EXERCISE DESCRIPTION » Find how many lines below hold "City", then state that number by itself.

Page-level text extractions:
------------------------------------------------------------

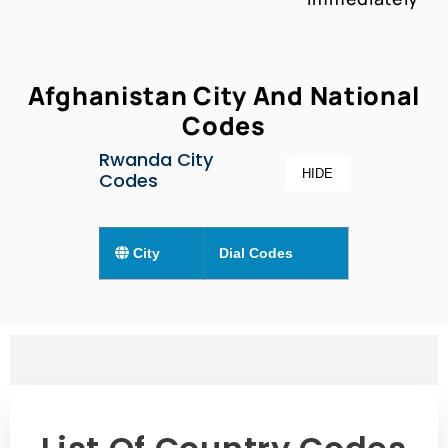
Afghanistan City And National
Codes
Rwanda City
HIDE
Codes
City
Dial Codes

------------------------------------------------------------

EXPECTED OUTPUT » 3